Slack. Dropbox. Zoom. These and countless other products from the high-tech sector over the last several years made it easier than ever to work from anywhere.
Which is why it’s particularly surprising that more than 90% of the recent growth in US high-tech jobs has been in or around five cities: San Francisco, Seattle, San Jose, San Diego, and Boston. Indeed, from 2005 to 2017, the rest of the 367 US metro areas created only about 25,000 new high-tech jobs, according to a new study coauthored by the Brookings Institution and the Information Technology and Innovation Foundation.
The trend shows how companies that once could dictate where people worked are now more willing to set up shop in areas where they feel the highest-skilled workers already are or want to live. “We’re seeing companies move and not people,” says Melissa Swift, senior client partner for digital solutions at Korn Ferry. More workers want to work where they want to live, not live where they want to work.
The study defines “high tech” liberally, grouping 13 industries, such as software, semiconductors, and pharmaceutical manufacturing, into one “innovation” sector. Based on that, fully one-third of the nation’s innovation jobs now reside in just 16 counties, and more than half are concentrated in 41 counties.
Regardless of how narrowly one defines it, fewer workers are relocating for their jobs than ever before. Indeed, the number of people who relocated for work has declined by almost half in the last decade. But the clustering runs counter to the idea that technology might allow people to work from anywhere, even in remote places.
Job clustering isn’t exclusive to high-tech jobs, of course. Construction, mining, retail, and other industries have been clustering too, according to government data. Just 31 counties made up 32% of US gross domestic product in 2018 while accounting for just 22% of the country’s population.
The clustering does have some benefits, allowing ideas to spread fast and giving a big talent pool from which companies can recruit. But the clustering also can create some problems, the study says, including sky-high housing costs and traffic congestion in places where all the jobs are, and large tracts of undeveloped areas of the country falling behind economically.
There are other issues for corporate leaders, however.

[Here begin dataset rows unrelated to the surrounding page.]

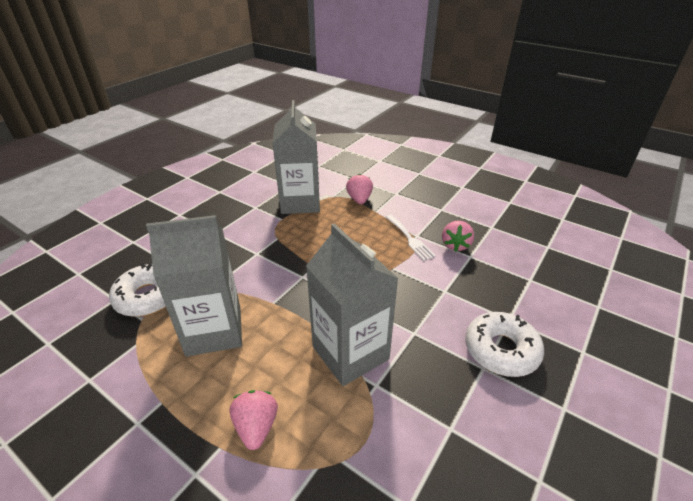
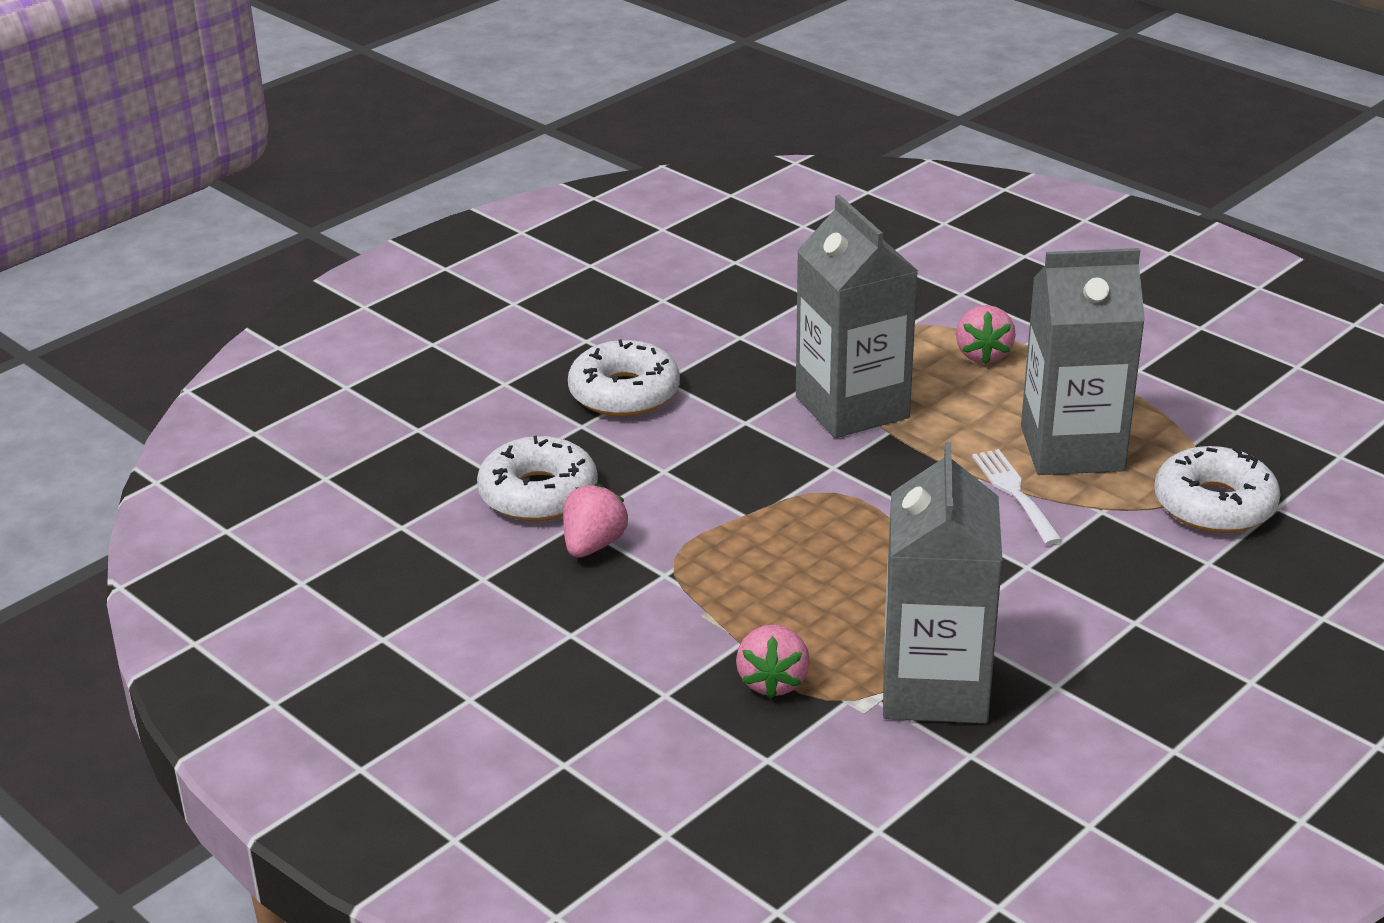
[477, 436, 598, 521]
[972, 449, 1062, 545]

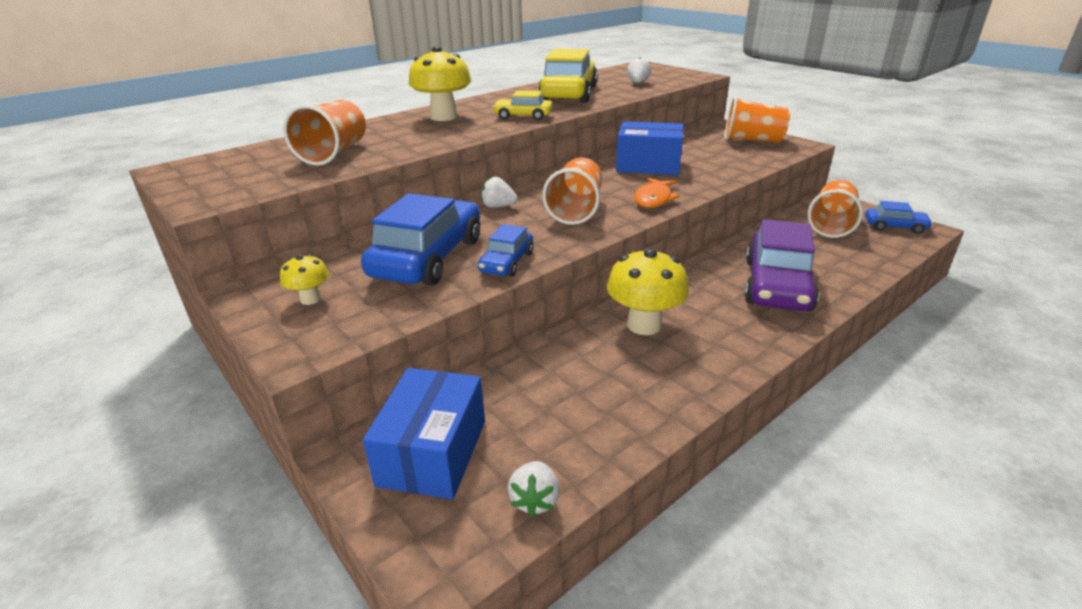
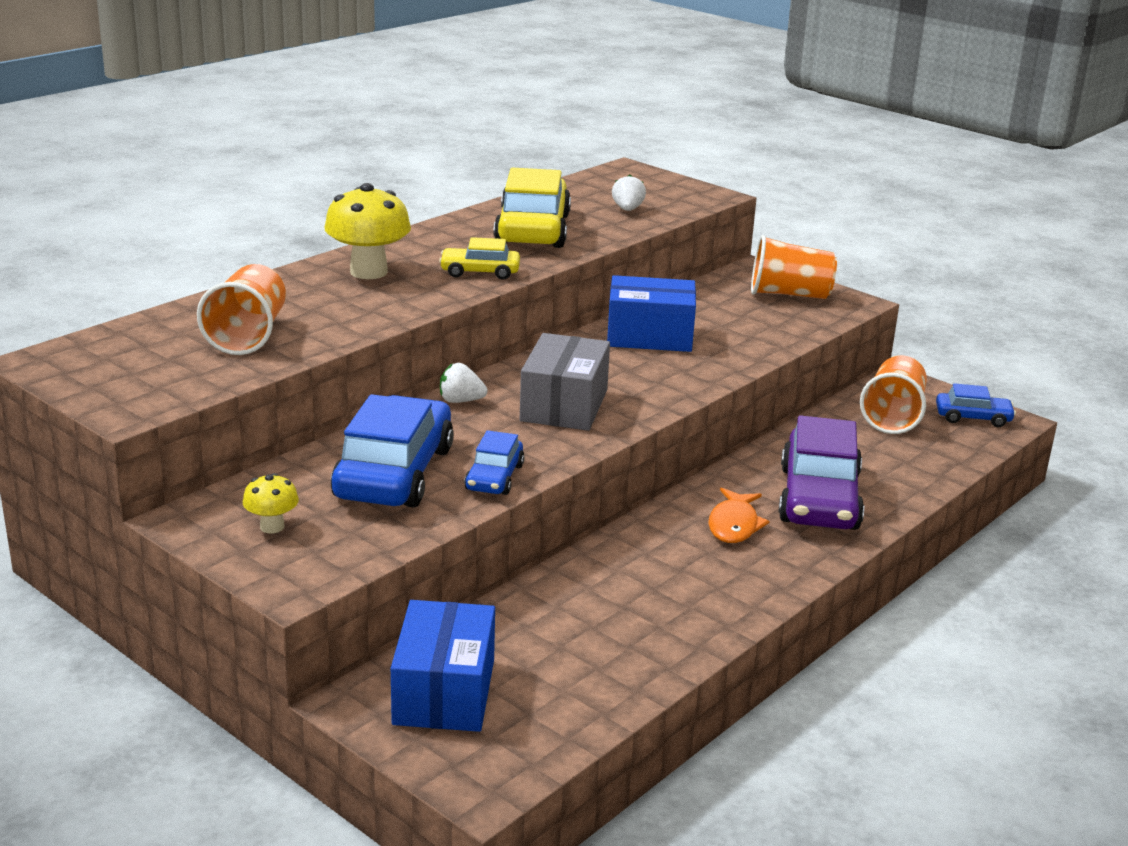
[508, 461, 560, 517] (first image)
[607, 248, 689, 335] (first image)
[708, 488, 770, 543]
[520, 333, 610, 431]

Some firms are hunting for the next generation of innovation centers, Swift says, with locations in Austin, Minneapolis, and Atlanta as potential candidates. Madison, Wisconsin, and the area around Albany, New York, also are potential hot spots, the study says, based on the regions’ highly educated populations and the large research budgets of local universities.
As for the cities that already have the growth, some firms are considering how much presence they really want there, Swift says. “It’s rethinking what it means to have corporate real estate. You want to be scalable, have a bit more of a light touch, and a place for people to meet,” she says.